Relaxa. Vim só deixar um beijinho e força... porque sim... lembraste-me o que eu andei a pensar há uns 6 anitos atrás. E é giro.
Vais ver... vive estes dias, este ano, esta experiência de coração, com divertimento e sempre fiel a ti. Vai valer a pena.

E sim... LLM é sempre LLM... tal como JCC não pode deixar de o ser... só porque soa mal :|

Beijinho e Maria Amélia ;)

ClaudiaSilva disse...

Ai inês nao me perguntes como descobri este teu blog, mas aqui estou e li este nosso primeiro dia de praxe...Ai parece que já foi há tanto tempo, que saudades.
epah tu descreves tudo ao promenor, muito bem, deu para sentir o momento...
já passaram 4 meses daquele primeiro dia que foi tao diferente para nós e tao cheio de emoçoes...
Aposto que agora ja nao dizes "ha e tal praxe ate manha" cheia de medo, mas sim cehia de vontade que a noite passe depressa....
Antes tinha uma ideia disto tudo que agora vivemos tao diferente, mas agora, agora ja nao sei viver sem aquilo. como já ouvi dizer:"Dizem que para quem não acredita nenhuma explicação é possível e para quem acredita nenhuma explicação é necessária.

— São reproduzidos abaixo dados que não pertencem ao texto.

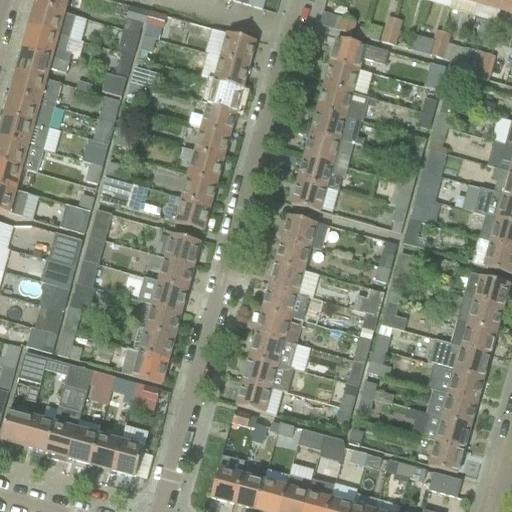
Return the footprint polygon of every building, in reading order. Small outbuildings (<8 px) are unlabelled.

Talvez seja isso que acontece com a praxe, para quem não a vive é Inconcebível, mas para quem a vive é incontestável." e é bem verdade.
Sou caloira e epah sou com muito orgulho e principalmente orgulho dos meus doutores e veteranos que nunca pensei encontrar "pessoas" nesses lugares, mas sim umas criaturas prontas a matar-nos a qualquer momentos. Sim, são humanos e com um grande coração apesar de nos fazerem sofrer tanto.